Now in my book I did not discuss the scientific evidence of the link between abuse and spiritual malformation. I will address here in this article.

From my readings, it is clear that therapists and researchers have neglected this aspect of spirituality. Volumes have been written on the psychological effects of abuse but there have been only a few studies on abuse and spirituality. But the studies that have been done are showing a clear link that survivor’s perception of God are formed by their trauma.

Manlowe’s 1995 study (“Seduced by Faith”) of women who were sexually abused as children revealed their varied responses to God:

  • Anger at God
  • Absence of God or abandonment by God
  • Guilt over being a part of a “sinful” act
  • And the overwhelming sense that God’s nature was the same as the women’s abusive parent’s nature.

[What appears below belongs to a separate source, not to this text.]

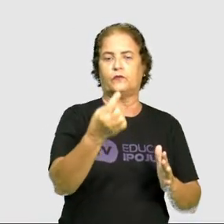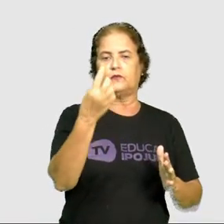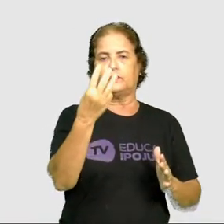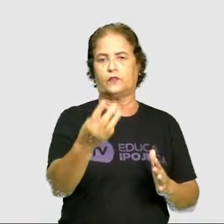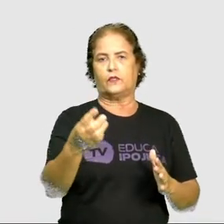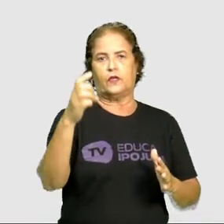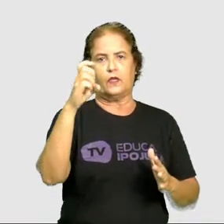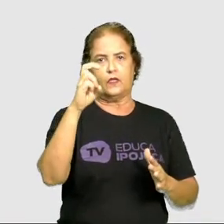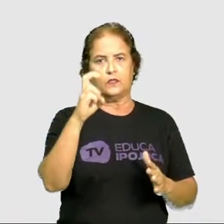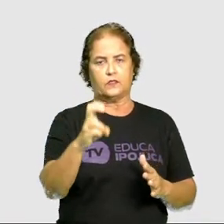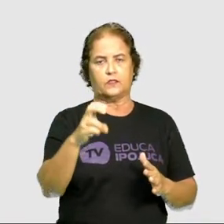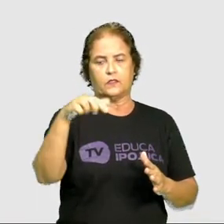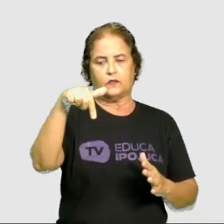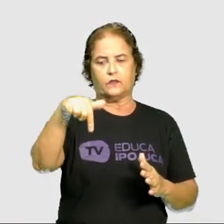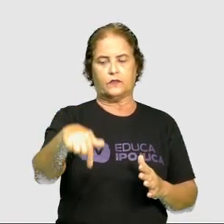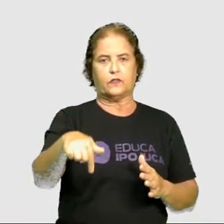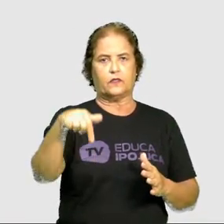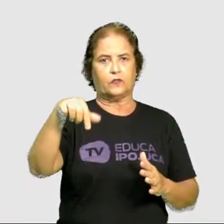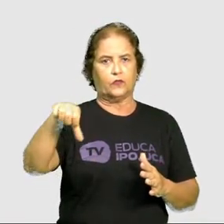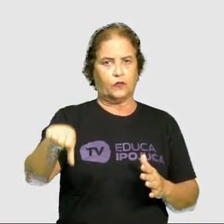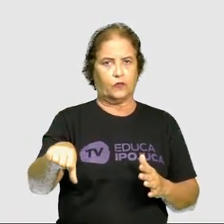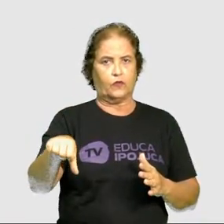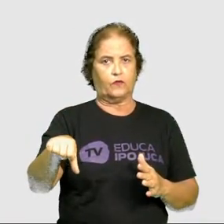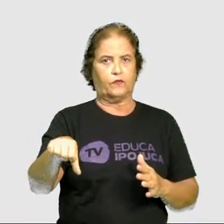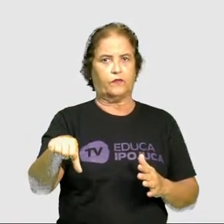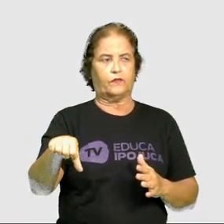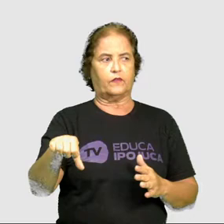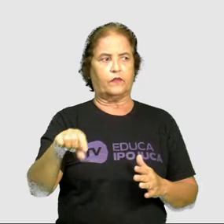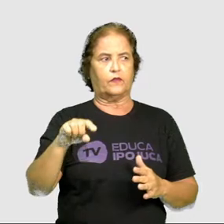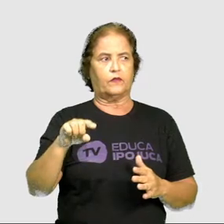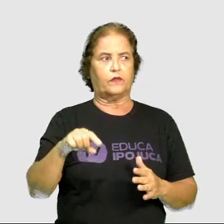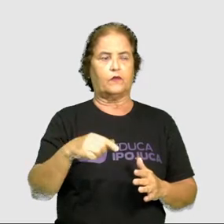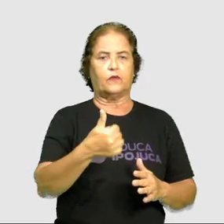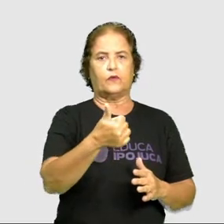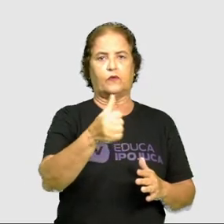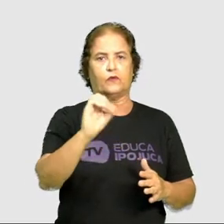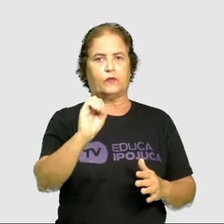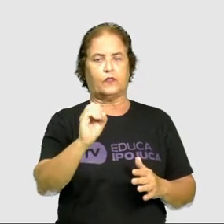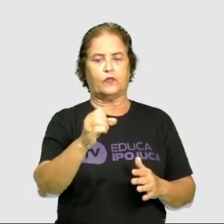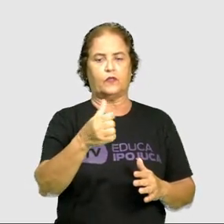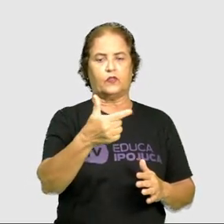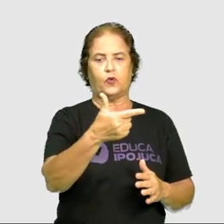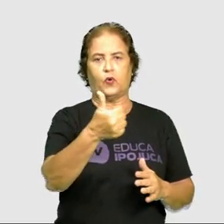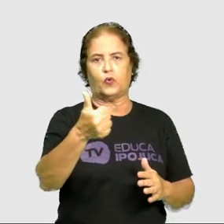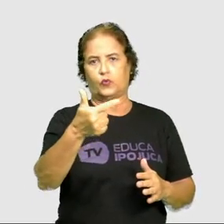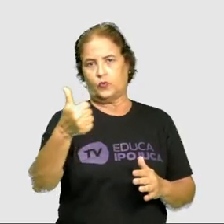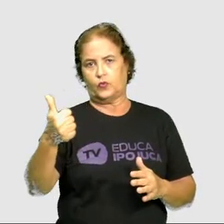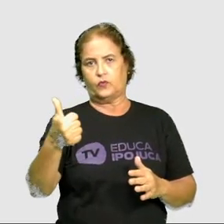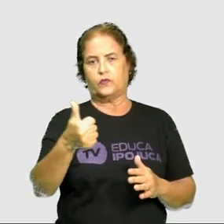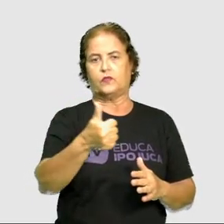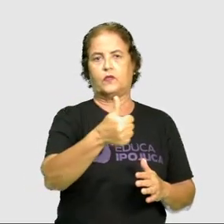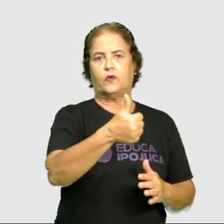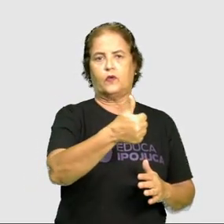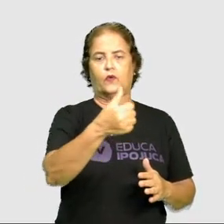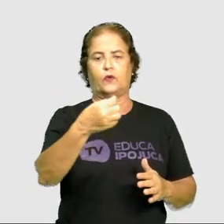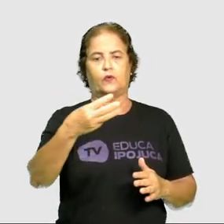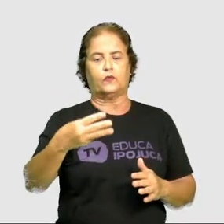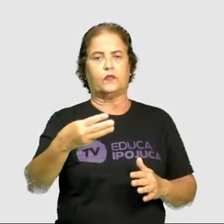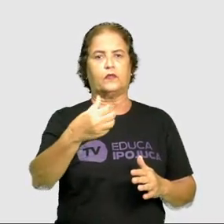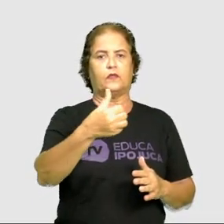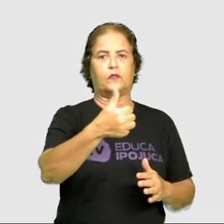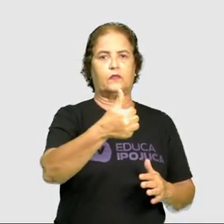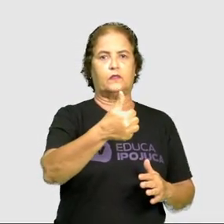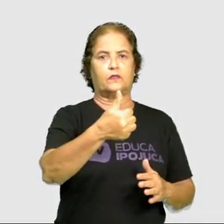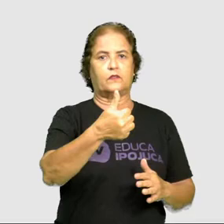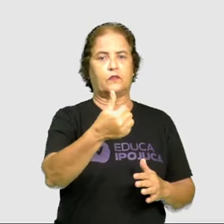o 5, o 7 e o 9. Portanto, o 10, o 12, o 13, o 15, o 16 e o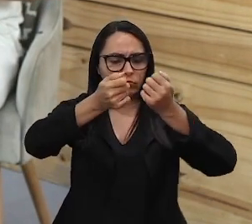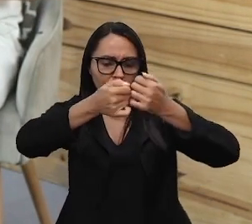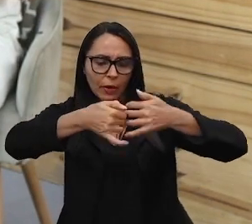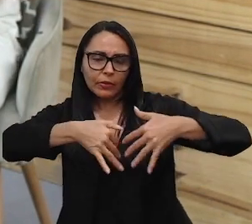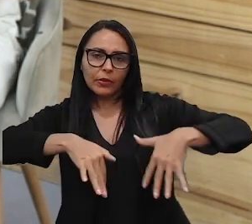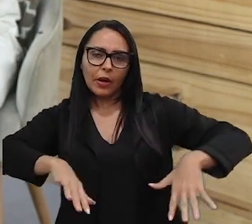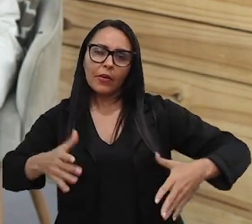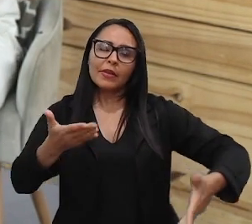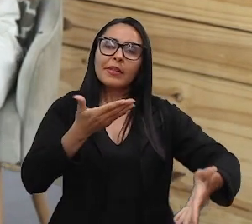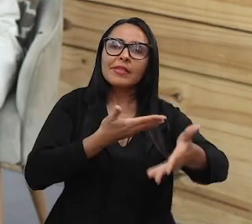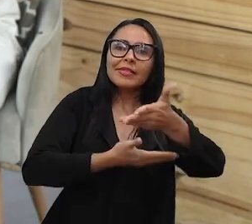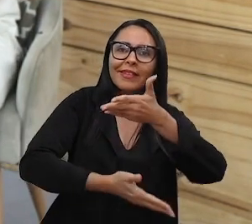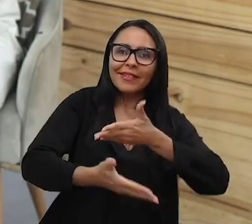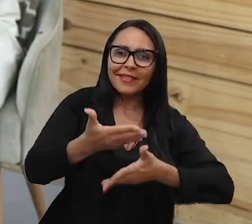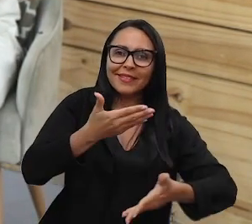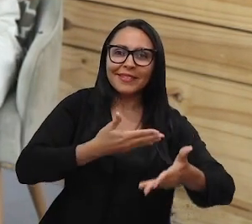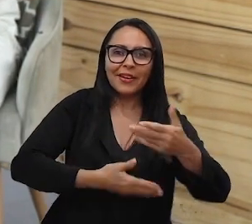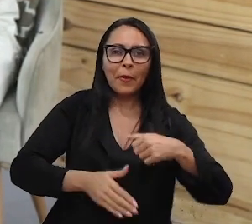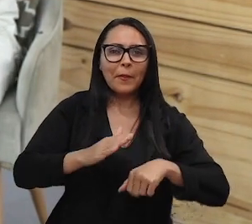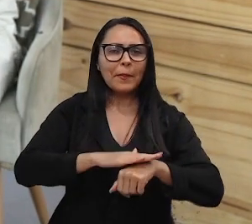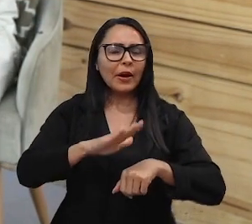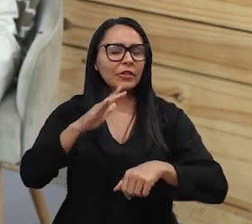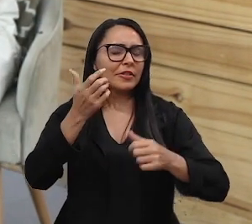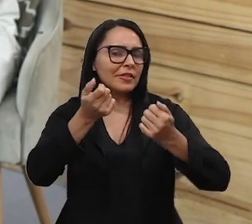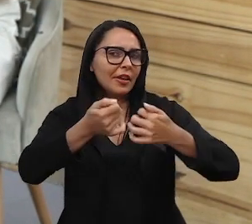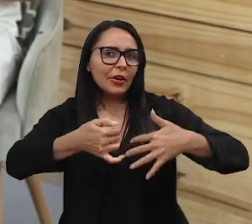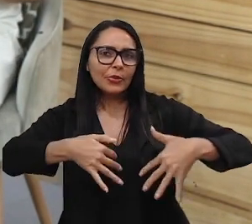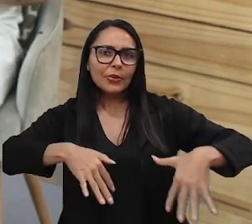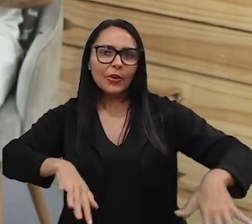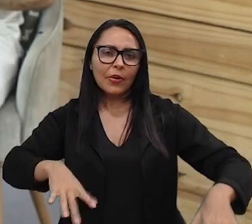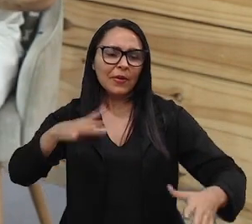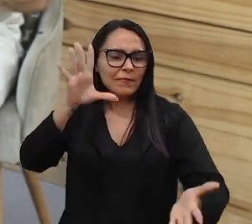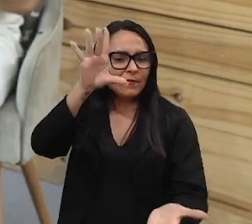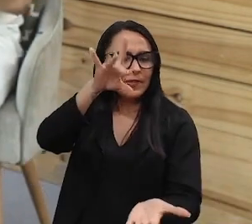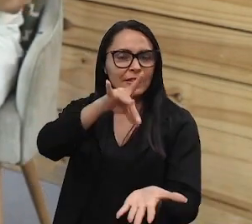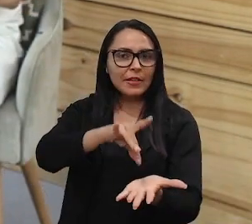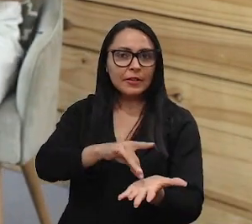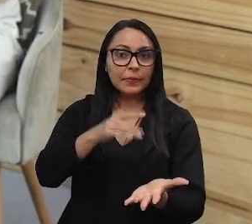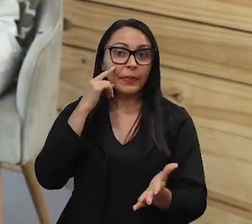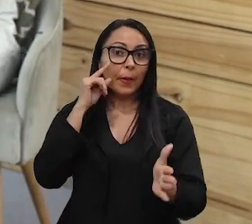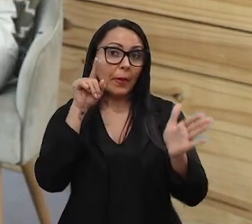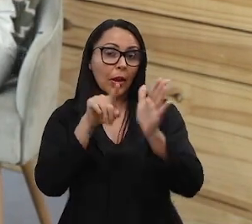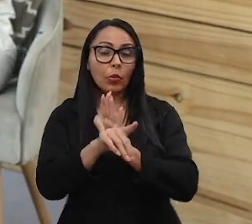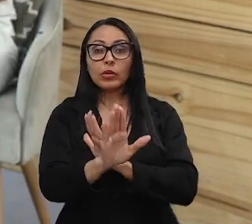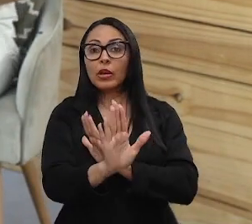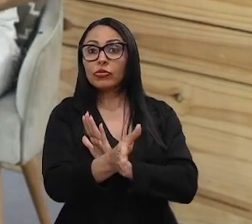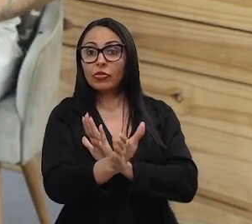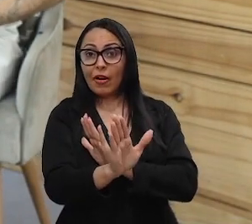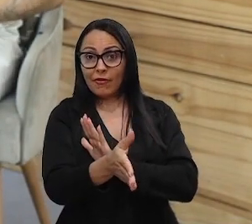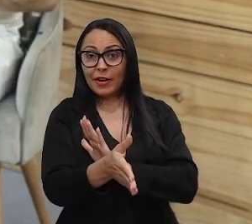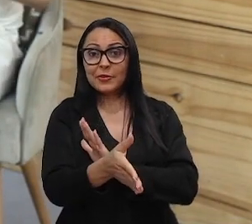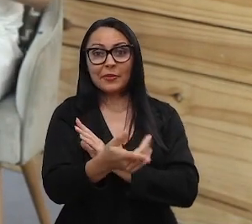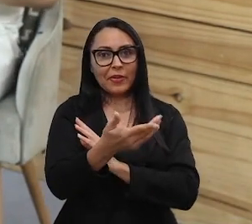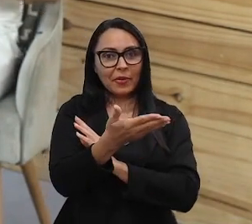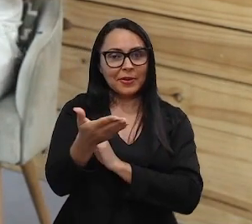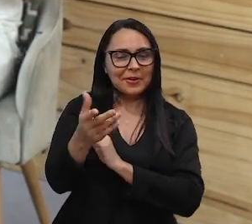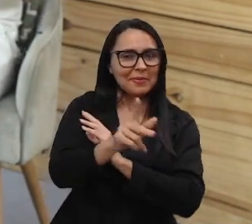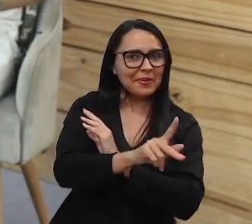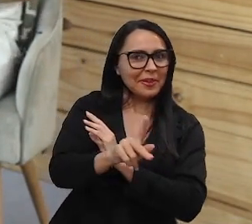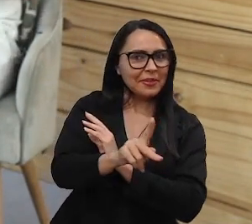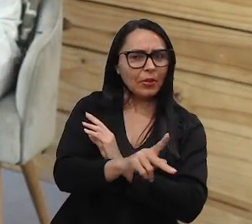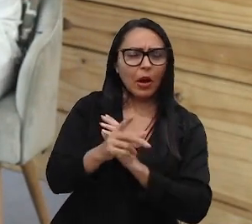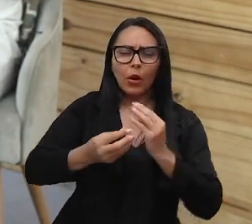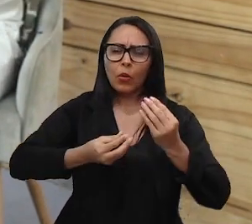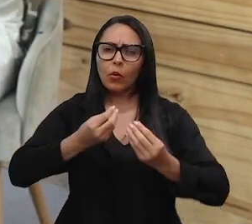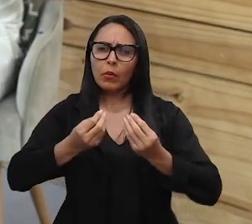as interações mais naturais e eficientes. A pergunta que eu já faço para você, professora Georgia, como é que tem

Imber and Jonker Netherland 1992 study found similar feelings toward God from suvivors of incest:

  • Confusion
  • Anger
  • Despair, doubt, guilt
  • Fear
  • Disappointment and loneliness

 

Ducharme 1988 found that incest victims tended to see God more punitively.

Kane, Cheston and Greer 1993 also found survivors indicated more anger at God and a perception of God’s distance from them. This idea that God is “way out there” is a common experience of survivors. In my own life, even as a Protestant Fundamentalist minister at age 40, I still had the idea that God was way out there waiting to punish me. Kane also observed that survivors feel both ashamed of themselves and believe that God is ashamed of them which is a very damaging internalization of their victimization.

Beth Crisp in her 2007 study Spirituality and Sexual Abuse explains that when individuals are abused by clergy and especially when God is portrayed in images associated with clergy, the survivors unconsciously associate the two in their minds and merge the image of God with their experience of the abusive authority.